In this current study, patients with different forehead contours were investigated to explore their influence on maxillary incisor position. The current study found that in addition to rounded and angular contours,[14] some Chinese patients exhibited an oblique forehead contour. The results of this current study showed that no difference was found in maxillary incisor position among the patients with different forehead contours, which suggests that maxillary incisor position was correlated with forehead inclination instead of forehead contour. Nevertheless, forehead morphology varies in most people of different sexes and ethnic background and thus the results should be interpreted with caution.

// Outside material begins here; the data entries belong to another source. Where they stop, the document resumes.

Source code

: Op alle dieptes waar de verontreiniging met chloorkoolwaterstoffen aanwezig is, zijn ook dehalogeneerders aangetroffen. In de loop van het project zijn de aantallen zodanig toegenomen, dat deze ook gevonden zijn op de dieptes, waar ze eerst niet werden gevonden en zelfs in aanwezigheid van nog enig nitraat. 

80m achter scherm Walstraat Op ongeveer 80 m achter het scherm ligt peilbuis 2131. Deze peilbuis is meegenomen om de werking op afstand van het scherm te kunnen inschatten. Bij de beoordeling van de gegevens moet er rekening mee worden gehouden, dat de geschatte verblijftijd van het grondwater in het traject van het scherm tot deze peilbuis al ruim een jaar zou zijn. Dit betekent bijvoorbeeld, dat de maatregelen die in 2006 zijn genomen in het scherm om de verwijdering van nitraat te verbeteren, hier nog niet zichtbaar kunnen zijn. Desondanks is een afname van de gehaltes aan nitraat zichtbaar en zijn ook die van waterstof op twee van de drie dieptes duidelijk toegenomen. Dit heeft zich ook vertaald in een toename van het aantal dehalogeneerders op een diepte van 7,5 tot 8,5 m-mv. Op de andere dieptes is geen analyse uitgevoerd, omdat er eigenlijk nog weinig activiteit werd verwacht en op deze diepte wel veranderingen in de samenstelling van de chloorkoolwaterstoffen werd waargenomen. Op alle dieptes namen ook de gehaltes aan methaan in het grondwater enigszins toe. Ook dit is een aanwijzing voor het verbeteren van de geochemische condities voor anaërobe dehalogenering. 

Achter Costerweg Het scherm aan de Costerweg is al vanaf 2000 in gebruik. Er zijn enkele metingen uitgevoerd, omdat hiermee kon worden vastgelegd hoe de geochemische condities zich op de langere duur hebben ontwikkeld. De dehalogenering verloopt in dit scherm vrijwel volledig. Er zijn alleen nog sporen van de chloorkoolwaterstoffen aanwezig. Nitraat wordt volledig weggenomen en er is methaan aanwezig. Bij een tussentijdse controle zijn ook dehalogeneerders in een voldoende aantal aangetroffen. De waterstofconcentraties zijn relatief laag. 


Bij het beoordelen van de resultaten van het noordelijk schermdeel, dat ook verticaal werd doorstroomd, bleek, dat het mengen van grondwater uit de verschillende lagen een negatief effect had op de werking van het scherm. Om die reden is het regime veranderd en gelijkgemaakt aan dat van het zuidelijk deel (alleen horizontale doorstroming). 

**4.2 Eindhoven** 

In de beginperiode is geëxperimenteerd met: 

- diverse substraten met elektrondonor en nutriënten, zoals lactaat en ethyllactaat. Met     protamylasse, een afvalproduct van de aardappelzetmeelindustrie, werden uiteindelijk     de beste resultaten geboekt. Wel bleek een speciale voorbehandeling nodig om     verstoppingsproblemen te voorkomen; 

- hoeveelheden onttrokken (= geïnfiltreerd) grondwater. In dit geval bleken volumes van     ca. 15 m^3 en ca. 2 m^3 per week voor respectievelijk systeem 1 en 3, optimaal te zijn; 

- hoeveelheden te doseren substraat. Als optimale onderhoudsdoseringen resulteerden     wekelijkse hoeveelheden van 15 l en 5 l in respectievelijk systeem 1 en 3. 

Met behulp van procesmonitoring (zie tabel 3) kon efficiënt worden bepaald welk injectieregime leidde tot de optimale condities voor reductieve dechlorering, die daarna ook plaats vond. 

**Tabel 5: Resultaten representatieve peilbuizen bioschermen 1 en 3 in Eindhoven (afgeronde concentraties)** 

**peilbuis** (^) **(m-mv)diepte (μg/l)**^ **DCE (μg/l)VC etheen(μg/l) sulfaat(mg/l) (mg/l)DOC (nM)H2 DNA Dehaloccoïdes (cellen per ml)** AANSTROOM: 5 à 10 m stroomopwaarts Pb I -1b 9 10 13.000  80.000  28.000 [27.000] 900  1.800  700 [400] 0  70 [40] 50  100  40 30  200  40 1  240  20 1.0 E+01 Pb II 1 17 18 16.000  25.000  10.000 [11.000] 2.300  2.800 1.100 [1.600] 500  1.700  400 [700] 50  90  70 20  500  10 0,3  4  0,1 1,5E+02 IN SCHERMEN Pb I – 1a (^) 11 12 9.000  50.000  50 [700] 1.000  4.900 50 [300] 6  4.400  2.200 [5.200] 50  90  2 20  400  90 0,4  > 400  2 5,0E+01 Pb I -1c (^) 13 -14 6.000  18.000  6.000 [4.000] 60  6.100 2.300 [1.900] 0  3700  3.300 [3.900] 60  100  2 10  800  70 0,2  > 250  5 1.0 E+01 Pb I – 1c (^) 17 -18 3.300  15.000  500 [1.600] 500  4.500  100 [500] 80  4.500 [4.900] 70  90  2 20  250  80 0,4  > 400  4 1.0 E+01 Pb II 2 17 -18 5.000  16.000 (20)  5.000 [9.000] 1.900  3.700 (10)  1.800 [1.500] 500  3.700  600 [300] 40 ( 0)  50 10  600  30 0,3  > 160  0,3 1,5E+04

In addition, no significant difference was found between males and females in terms of the correct maxillary incisor position. This finding was similar to that of previous studies, which showed a similar distribution of preferred maxillary incisors in white adult females and males.[15,16] Nevertheless, more patients should be recruited in the future to further confirm the correct position of the maxillary incisors in orthodontic patients as well as to detect whether the standard for preferred maxillary incisor position is consistent between different sexes or different forehead contours.

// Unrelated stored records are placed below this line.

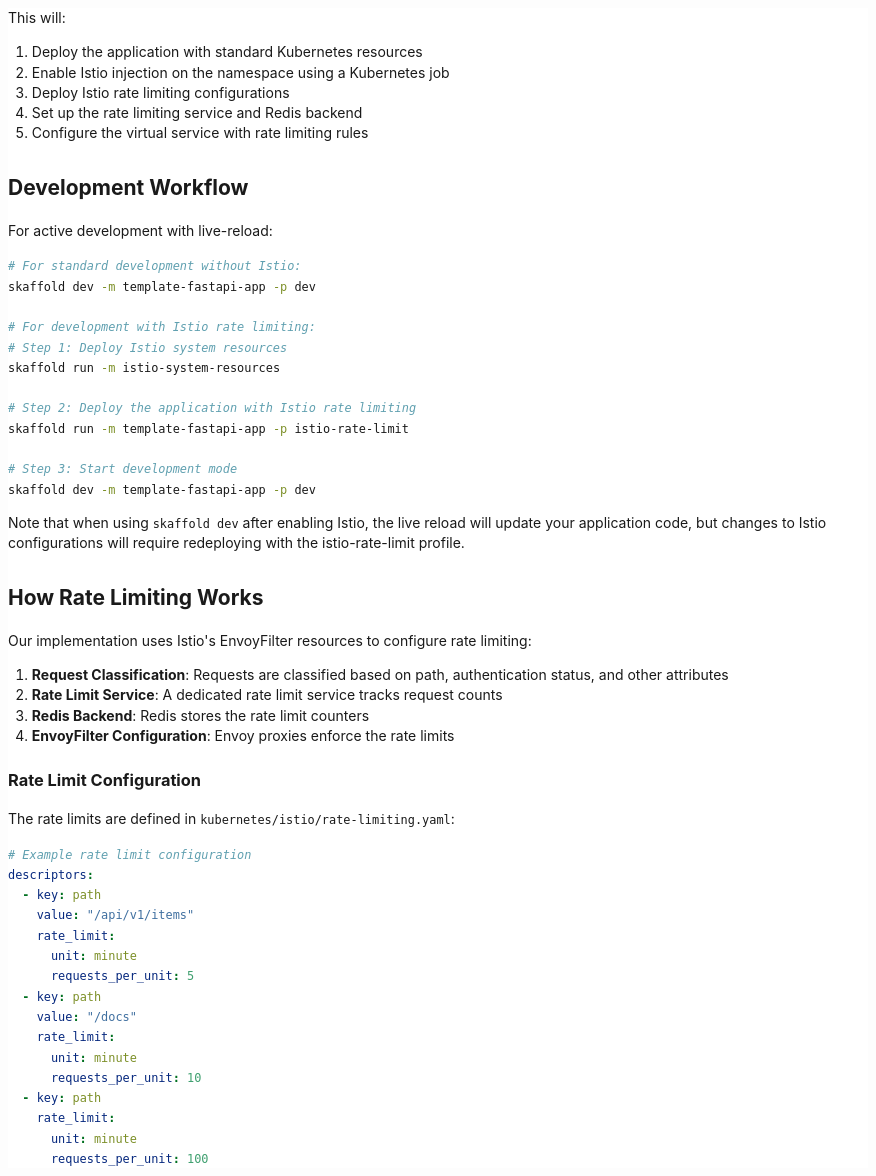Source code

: This will:
1. Deploy the application with standard Kubernetes resources
2. Enable Istio injection on the namespace using a Kubernetes job
3. Deploy Istio rate limiting configurations
4. Set up the rate limiting service and Redis backend
5. Configure the virtual service with rate limiting rules

## Development Workflow

For active development with live-reload:

```bash
# For standard development without Istio:
skaffold dev -m template-fastapi-app -p dev

# For development with Istio rate limiting:
# Step 1: Deploy Istio system resources
skaffold run -m istio-system-resources

# Step 2: Deploy the application with Istio rate limiting
skaffold run -m template-fastapi-app -p istio-rate-limit

# Step 3: Start development mode
skaffold dev -m template-fastapi-app -p dev
```

Note that when using `skaffold dev` after enabling Istio, the live reload will update your application code, but changes to Istio configurations will require redeploying with the istio-rate-limit profile.

## How Rate Limiting Works

Our implementation uses Istio's EnvoyFilter resources to configure rate limiting:

1. **Request Classification**: Requests are classified based on path, authentication status, and other attributes
2. **Rate Limit Service**: A dedicated rate limit service tracks request counts
3. **Redis Backend**: Redis stores the rate limit counters
4. **EnvoyFilter Configuration**: Envoy proxies enforce the rate limits

### Rate Limit Configuration

The rate limits are defined in `kubernetes/istio/rate-limiting.yaml`:

```yaml
# Example rate limit configuration
descriptors:
  - key: path
    value: "/api/v1/items"
    rate_limit:
      unit: minute
      requests_per_unit: 5
  - key: path
    value: "/docs"
    rate_limit:
      unit: minute
      requests_per_unit: 10
  - key: path
    rate_limit:
      unit: minute
      requests_per_unit: 100
```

Many factors in addition to the AP position of the maxillary incisors, including jaw position, labiolingual inclination of the maxillary anterior teeth and soft tissue changes, should be considered in order to obtain a balanced smiling profile. A previous study found that normal incisor inclination was the best choice in both retruded and protruded mandibles, whereas retroclined incisors were regarded as the least attractive images in different kinds of mandibular position.[24] It has been suggested that a proclination of 5° of the maxillary incisors in the smiling profile is acceptable.[25] Profiles with 15° of proclination received the lowest scores.[3] Therefore, when developing an orthodontic treatment plan, it is important for orthodontists to consider establishing the maxillary incisors in the correct AP position with favourable inclination, while coordinating the maxillary incisor position with jaw position in order to achieve harmonious facial profiles. In addition, appropriate anchorage type and treatment mechanics should be chosen in order to achieve the correct maxillary incisor position and inclination.

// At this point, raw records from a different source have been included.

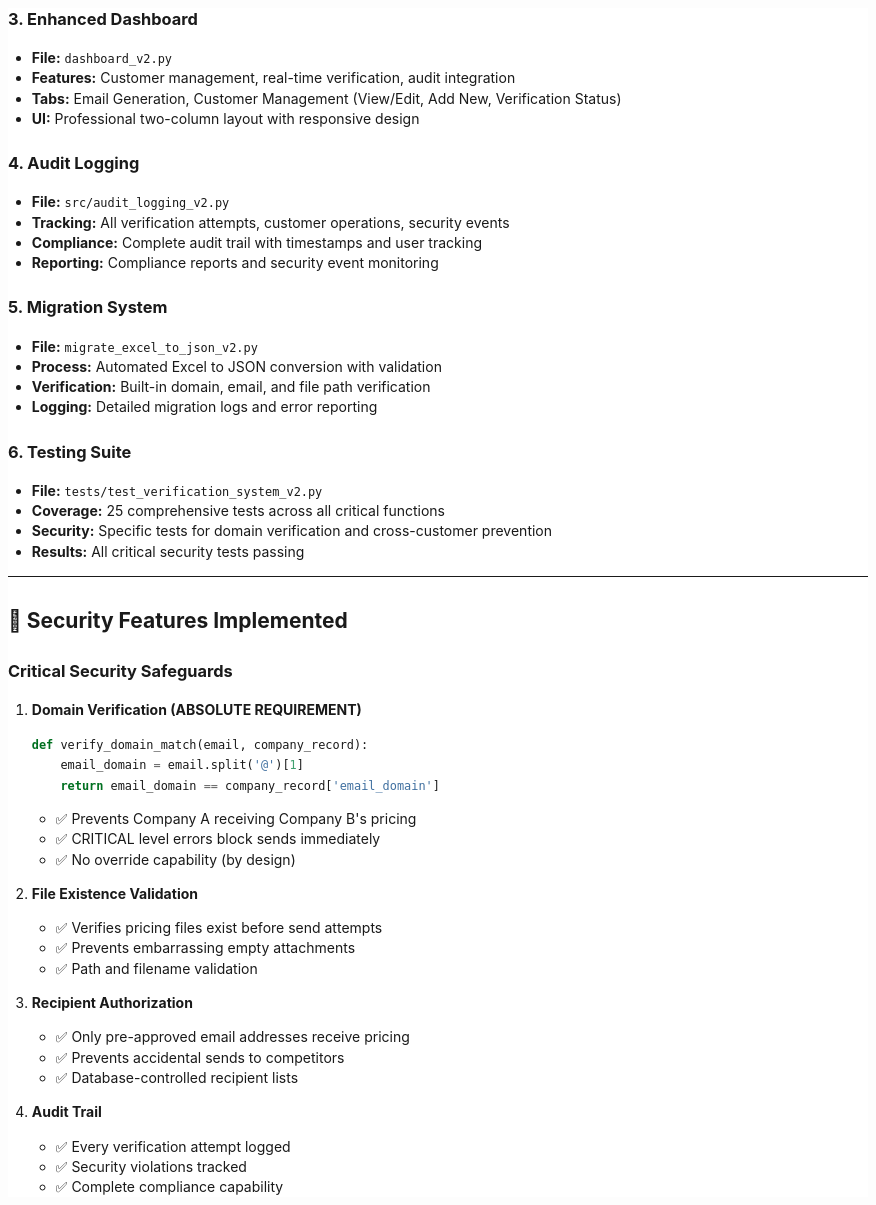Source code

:### 3. **Enhanced Dashboard**
- **File:** `dashboard_v2.py`
- **Features:** Customer management, real-time verification, audit integration
- **Tabs:** Email Generation, Customer Management (View/Edit, Add New, Verification Status)
- **UI:** Professional two-column layout with responsive design

### 4. **Audit Logging**
- **File:** `src/audit_logging_v2.py`
- **Tracking:** All verification attempts, customer operations, security events
- **Compliance:** Complete audit trail with timestamps and user tracking
- **Reporting:** Compliance reports and security event monitoring

### 5. **Migration System**
- **File:** `migrate_excel_to_json_v2.py`
- **Process:** Automated Excel to JSON conversion with validation
- **Verification:** Built-in domain, email, and file path verification
- **Logging:** Detailed migration logs and error reporting

### 6. **Testing Suite**
- **File:** `tests/test_verification_system_v2.py`
- **Coverage:** 25 comprehensive tests across all critical functions
- **Security:** Specific tests for domain verification and cross-customer prevention
- **Results:** All critical security tests passing

---

## 🔐 Security Features Implemented

### Critical Security Safeguards
1. **Domain Verification (ABSOLUTE REQUIREMENT)**
   ```python
   def verify_domain_match(email, company_record):
       email_domain = email.split('@')[1]
       return email_domain == company_record['email_domain']
   ```
   - ✅ Prevents Company A receiving Company B's pricing
   - ✅ CRITICAL level errors block sends immediately
   - ✅ No override capability (by design)

2. **File Existence Validation**
   - ✅ Verifies pricing files exist before send attempts
   - ✅ Prevents embarrassing empty attachments
   - ✅ Path and filename validation

3. **Recipient Authorization**
   - ✅ Only pre-approved email addresses receive pricing
   - ✅ Prevents accidental sends to competitors
   - ✅ Database-controlled recipient lists

4. **Audit Trail**
   - ✅ Every verification attempt logged
   - ✅ Security violations tracked
   - ✅ Complete compliance capability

In conclusion, the mean position of maxillary incisors in patients that had undergone extraction treatment was 2.4 mm posterior to the G line, approximately in the middle of the G line and the FALL. Correct maxillary incisor position was correlated with forehead inclination, which should be closer to the G line with increasing forehead inclination. These current results indicate that the facial reference lines, FALL and G line, are stable and practical to use to evaluate the correct position of the maxillary incisors in orthodontic patients, which can help in developing treatment plans.